Required action.
Locate the string "lines" in the records below. Copy every line where it occurs.

======== Data extracts ========

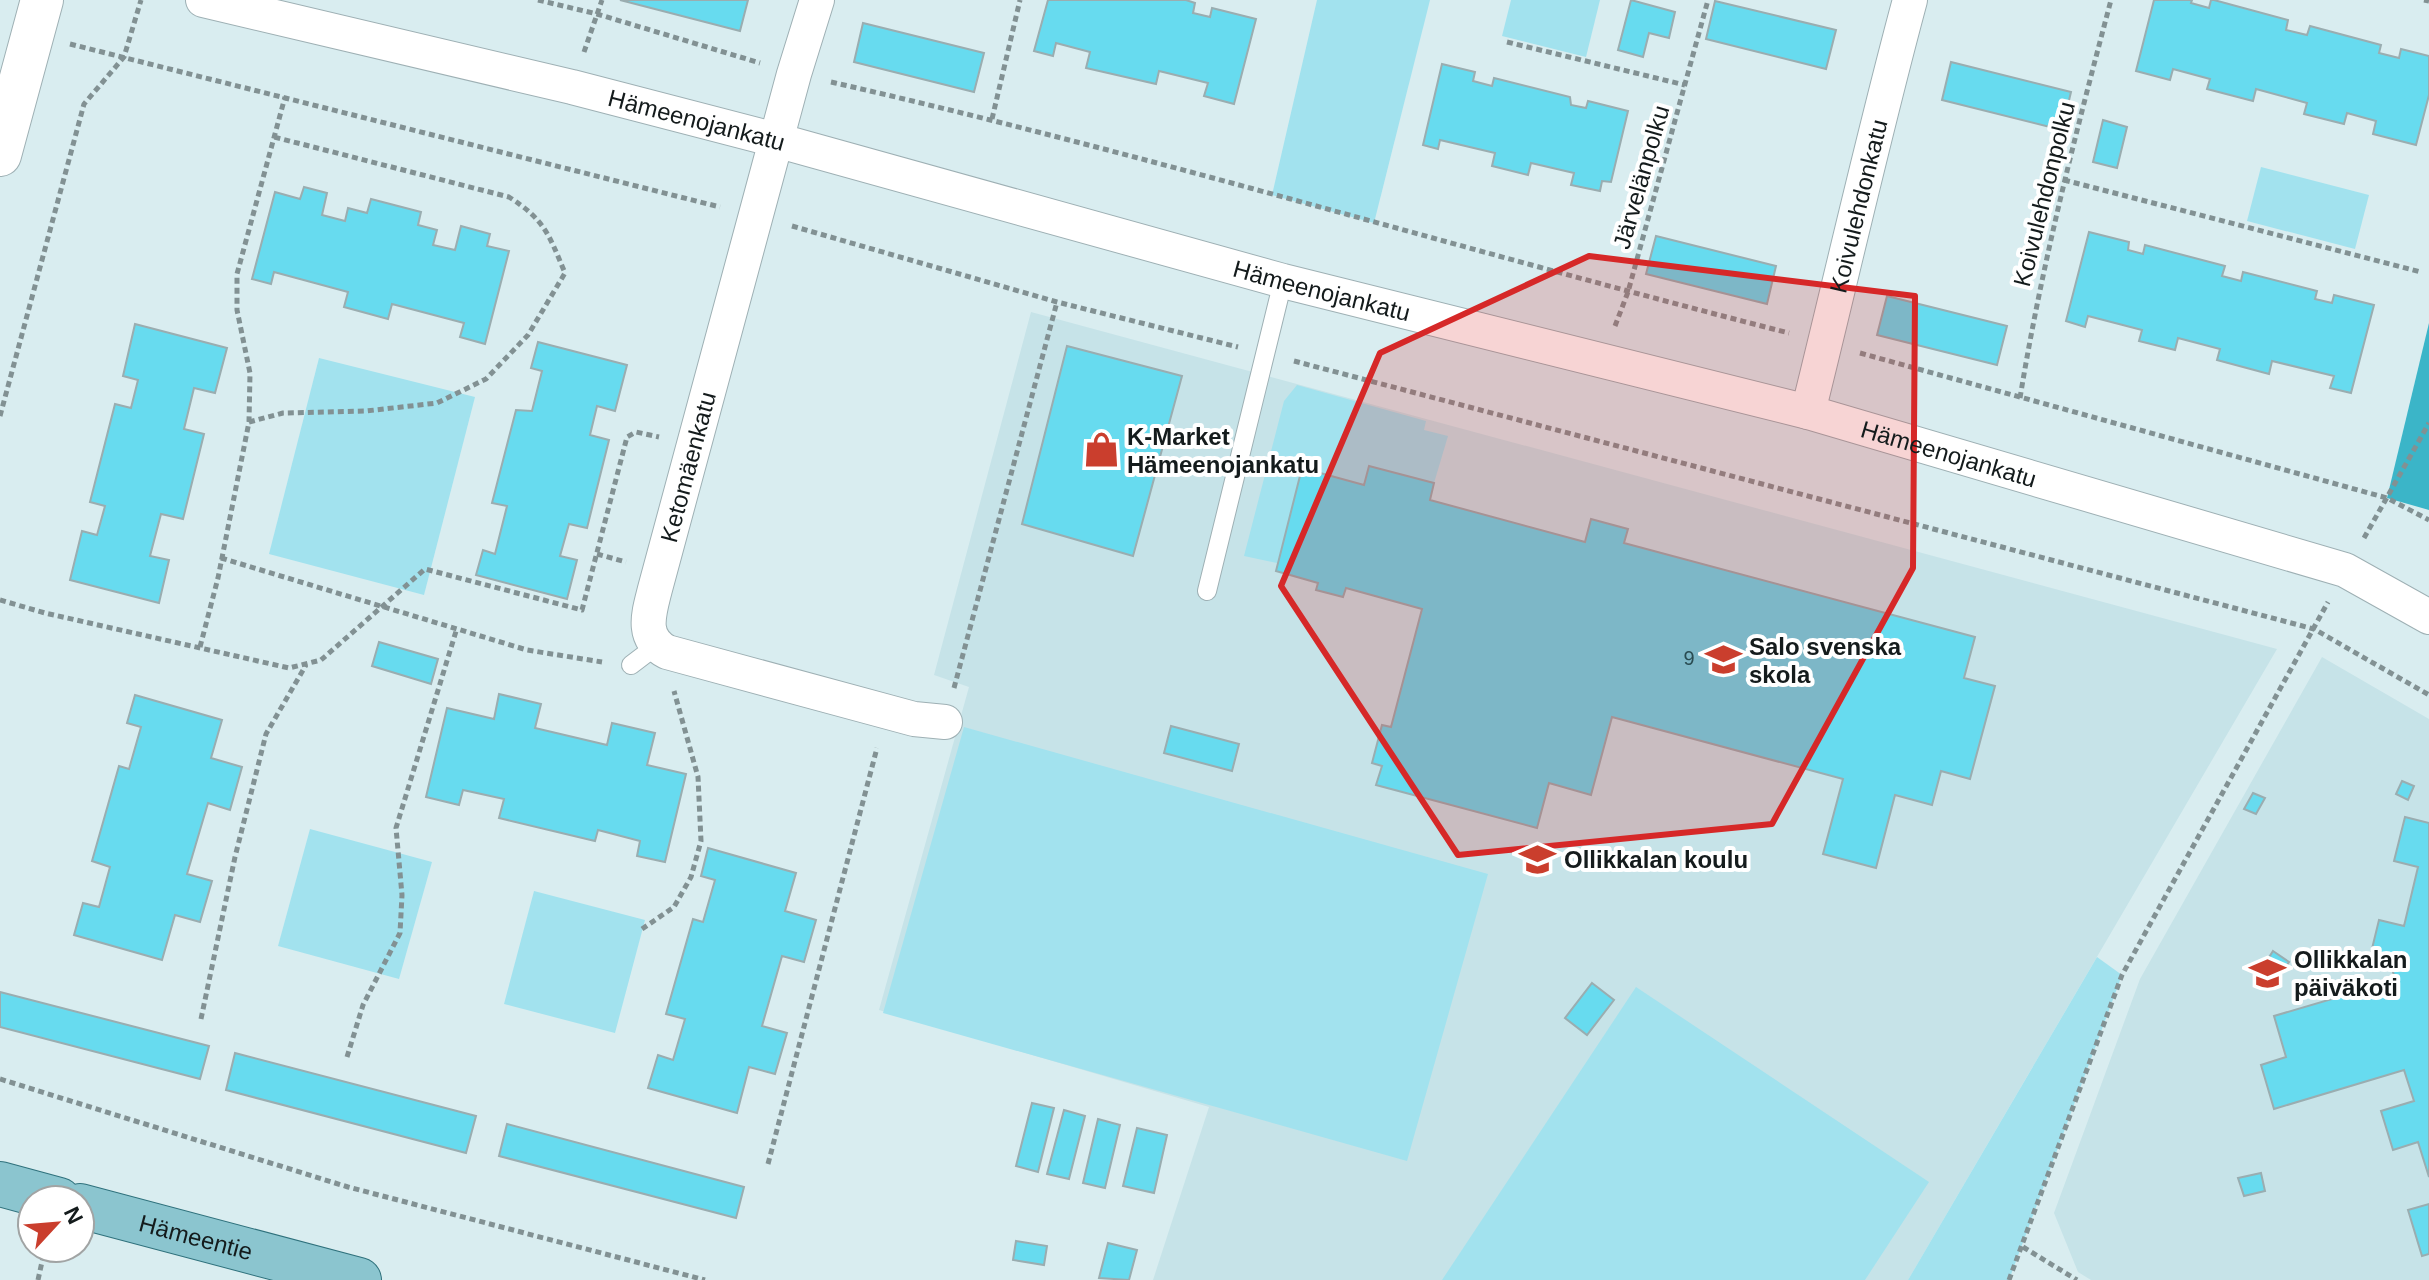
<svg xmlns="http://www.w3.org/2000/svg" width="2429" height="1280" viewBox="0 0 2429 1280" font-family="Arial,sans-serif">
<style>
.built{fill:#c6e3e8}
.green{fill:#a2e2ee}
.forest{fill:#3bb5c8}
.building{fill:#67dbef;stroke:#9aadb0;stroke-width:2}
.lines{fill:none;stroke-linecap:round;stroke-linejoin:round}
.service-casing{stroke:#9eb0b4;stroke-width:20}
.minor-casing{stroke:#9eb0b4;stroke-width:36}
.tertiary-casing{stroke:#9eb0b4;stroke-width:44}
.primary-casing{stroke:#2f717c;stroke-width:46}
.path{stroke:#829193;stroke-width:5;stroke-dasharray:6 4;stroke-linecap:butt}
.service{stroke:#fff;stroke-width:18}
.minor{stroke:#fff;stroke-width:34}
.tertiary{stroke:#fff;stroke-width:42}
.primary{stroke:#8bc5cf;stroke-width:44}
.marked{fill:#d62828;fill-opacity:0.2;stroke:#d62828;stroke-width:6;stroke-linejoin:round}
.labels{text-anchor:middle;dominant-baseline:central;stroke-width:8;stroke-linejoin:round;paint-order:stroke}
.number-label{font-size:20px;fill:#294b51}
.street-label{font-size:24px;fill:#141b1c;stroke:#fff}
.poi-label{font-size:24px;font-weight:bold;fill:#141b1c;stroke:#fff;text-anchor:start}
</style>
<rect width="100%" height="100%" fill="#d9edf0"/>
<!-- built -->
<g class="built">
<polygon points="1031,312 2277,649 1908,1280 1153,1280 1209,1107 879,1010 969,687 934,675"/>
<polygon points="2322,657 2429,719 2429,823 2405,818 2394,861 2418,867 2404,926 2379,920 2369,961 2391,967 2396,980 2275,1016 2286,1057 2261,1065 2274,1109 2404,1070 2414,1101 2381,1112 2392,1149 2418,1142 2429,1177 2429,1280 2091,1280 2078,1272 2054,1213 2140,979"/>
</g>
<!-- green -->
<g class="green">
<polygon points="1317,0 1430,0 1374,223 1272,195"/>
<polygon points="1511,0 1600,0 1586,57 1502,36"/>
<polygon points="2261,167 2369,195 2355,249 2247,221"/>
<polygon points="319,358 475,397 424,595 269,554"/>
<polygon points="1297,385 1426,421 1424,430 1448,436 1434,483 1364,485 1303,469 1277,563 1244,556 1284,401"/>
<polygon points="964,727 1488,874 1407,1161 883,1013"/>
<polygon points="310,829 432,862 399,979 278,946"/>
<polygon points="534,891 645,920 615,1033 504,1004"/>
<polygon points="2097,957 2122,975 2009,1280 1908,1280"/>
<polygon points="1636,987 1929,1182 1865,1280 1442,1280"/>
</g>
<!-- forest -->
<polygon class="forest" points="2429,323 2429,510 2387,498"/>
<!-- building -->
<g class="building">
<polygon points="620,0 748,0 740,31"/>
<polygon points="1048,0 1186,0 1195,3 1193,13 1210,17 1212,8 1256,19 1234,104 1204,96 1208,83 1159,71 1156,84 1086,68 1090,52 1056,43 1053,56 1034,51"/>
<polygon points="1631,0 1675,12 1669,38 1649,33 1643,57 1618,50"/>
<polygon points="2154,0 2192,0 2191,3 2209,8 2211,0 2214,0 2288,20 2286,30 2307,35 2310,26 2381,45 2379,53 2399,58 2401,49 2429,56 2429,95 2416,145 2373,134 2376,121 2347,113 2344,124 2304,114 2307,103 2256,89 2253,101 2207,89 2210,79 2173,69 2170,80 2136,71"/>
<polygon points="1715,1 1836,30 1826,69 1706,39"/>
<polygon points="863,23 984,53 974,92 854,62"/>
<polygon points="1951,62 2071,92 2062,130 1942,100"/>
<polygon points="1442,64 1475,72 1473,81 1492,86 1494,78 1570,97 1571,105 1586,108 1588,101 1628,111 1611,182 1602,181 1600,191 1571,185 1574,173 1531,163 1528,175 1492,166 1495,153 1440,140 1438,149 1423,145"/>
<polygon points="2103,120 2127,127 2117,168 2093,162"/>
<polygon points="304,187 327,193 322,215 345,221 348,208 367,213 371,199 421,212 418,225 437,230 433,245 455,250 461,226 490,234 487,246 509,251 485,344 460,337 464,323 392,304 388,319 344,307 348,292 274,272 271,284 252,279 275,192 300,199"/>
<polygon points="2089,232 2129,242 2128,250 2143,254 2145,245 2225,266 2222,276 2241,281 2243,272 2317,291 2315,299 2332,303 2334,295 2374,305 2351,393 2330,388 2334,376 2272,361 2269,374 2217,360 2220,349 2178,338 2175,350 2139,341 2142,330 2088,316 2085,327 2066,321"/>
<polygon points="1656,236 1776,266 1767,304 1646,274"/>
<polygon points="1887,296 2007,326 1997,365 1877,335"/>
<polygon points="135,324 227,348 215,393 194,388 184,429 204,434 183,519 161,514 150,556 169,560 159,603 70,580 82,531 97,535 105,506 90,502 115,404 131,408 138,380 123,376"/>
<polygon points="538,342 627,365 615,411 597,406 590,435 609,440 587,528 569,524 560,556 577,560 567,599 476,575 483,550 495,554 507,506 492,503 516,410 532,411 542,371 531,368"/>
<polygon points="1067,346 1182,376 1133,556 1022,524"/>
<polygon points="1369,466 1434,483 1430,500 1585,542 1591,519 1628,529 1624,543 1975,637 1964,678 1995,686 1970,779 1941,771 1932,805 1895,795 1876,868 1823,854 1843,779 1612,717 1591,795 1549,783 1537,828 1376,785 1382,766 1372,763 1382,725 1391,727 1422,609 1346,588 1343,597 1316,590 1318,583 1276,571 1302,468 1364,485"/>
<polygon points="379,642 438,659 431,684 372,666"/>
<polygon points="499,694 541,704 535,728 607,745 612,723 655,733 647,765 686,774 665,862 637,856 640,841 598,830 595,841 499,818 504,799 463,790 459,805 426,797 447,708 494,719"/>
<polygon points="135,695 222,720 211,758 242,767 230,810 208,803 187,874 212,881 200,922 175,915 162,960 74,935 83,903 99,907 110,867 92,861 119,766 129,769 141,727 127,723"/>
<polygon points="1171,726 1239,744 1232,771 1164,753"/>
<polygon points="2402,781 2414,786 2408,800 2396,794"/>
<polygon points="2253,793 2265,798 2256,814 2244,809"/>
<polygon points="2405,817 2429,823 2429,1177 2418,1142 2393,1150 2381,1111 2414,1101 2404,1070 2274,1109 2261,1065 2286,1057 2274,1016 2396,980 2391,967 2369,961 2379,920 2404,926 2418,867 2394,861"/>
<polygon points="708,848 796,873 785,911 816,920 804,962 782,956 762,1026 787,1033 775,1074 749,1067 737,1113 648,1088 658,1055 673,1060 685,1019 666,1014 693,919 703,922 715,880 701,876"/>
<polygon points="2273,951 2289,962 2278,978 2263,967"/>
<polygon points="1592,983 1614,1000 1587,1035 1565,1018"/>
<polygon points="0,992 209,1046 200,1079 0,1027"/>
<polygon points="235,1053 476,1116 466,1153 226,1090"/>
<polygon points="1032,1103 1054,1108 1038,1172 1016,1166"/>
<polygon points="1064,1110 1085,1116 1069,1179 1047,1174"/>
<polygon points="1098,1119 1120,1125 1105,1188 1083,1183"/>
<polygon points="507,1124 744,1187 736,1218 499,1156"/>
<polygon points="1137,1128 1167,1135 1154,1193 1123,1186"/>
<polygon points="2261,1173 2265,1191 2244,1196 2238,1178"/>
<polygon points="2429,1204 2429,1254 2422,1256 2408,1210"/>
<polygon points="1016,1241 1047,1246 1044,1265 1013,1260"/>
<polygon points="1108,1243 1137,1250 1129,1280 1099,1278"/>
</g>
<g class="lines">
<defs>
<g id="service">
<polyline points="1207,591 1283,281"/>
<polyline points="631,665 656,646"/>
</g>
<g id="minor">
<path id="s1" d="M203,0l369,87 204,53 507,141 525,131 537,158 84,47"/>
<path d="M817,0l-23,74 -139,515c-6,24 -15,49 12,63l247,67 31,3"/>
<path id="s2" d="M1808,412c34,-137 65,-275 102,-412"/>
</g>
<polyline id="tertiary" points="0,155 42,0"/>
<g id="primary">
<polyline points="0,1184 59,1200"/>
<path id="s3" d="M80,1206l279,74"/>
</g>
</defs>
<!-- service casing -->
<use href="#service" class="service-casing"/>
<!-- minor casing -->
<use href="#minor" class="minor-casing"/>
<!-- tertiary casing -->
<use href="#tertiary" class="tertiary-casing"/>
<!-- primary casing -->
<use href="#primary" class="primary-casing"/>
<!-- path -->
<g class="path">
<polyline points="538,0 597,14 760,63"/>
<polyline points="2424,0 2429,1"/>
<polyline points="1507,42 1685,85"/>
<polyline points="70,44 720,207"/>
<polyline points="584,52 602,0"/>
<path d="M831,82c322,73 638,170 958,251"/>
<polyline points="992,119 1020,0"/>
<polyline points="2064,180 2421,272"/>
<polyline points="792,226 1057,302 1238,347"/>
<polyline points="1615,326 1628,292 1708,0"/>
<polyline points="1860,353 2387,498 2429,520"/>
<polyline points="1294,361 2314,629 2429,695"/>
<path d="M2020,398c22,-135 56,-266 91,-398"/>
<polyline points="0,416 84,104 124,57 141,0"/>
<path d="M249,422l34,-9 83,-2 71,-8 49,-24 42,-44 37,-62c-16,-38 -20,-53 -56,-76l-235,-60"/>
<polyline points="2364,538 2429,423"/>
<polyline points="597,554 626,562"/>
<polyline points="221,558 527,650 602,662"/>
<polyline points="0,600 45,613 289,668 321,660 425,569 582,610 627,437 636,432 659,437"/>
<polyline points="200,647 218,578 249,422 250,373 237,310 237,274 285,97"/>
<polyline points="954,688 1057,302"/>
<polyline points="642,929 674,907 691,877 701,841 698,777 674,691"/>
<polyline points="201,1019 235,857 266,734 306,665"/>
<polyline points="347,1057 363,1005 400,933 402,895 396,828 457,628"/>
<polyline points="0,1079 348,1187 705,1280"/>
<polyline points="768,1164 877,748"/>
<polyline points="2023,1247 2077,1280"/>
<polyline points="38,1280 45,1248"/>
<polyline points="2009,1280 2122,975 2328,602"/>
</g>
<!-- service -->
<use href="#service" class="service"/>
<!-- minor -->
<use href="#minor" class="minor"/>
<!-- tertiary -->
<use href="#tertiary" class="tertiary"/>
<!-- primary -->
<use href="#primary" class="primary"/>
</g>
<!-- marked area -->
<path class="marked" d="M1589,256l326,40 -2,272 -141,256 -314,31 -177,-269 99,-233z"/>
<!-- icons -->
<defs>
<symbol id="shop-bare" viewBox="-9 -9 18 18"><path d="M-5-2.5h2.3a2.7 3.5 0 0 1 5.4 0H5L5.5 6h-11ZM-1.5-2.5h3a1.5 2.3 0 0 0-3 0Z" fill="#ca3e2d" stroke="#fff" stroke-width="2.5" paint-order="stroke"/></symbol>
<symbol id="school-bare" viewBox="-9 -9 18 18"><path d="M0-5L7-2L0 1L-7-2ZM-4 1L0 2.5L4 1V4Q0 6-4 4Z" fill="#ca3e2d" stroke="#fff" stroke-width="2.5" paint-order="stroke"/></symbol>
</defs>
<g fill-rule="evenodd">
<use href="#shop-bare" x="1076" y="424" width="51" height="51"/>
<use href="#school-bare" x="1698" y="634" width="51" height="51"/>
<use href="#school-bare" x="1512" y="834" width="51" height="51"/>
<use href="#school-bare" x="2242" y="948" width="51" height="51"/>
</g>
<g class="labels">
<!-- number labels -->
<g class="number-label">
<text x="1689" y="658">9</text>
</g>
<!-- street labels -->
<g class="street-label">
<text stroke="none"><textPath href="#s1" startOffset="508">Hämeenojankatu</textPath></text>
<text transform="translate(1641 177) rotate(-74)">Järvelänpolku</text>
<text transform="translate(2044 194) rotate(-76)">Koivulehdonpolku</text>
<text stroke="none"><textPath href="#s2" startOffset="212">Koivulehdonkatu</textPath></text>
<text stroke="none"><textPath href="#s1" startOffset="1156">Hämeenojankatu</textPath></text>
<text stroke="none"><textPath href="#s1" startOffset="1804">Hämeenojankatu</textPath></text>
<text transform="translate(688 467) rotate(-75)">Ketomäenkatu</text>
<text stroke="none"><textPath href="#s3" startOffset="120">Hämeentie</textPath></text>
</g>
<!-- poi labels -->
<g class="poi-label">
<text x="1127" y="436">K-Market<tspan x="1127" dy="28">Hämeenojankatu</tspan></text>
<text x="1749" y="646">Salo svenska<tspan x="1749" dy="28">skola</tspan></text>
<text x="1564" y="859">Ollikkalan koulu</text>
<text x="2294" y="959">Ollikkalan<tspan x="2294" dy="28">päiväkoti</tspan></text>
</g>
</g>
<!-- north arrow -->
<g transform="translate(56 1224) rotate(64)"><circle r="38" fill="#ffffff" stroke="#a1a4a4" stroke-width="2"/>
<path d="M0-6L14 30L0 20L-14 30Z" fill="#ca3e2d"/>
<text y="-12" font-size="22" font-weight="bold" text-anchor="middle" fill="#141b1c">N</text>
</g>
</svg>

========

Finished exercise.
.lines{fill:none;stroke-linecap:round;stroke-linejoin:round}
<g class="lines">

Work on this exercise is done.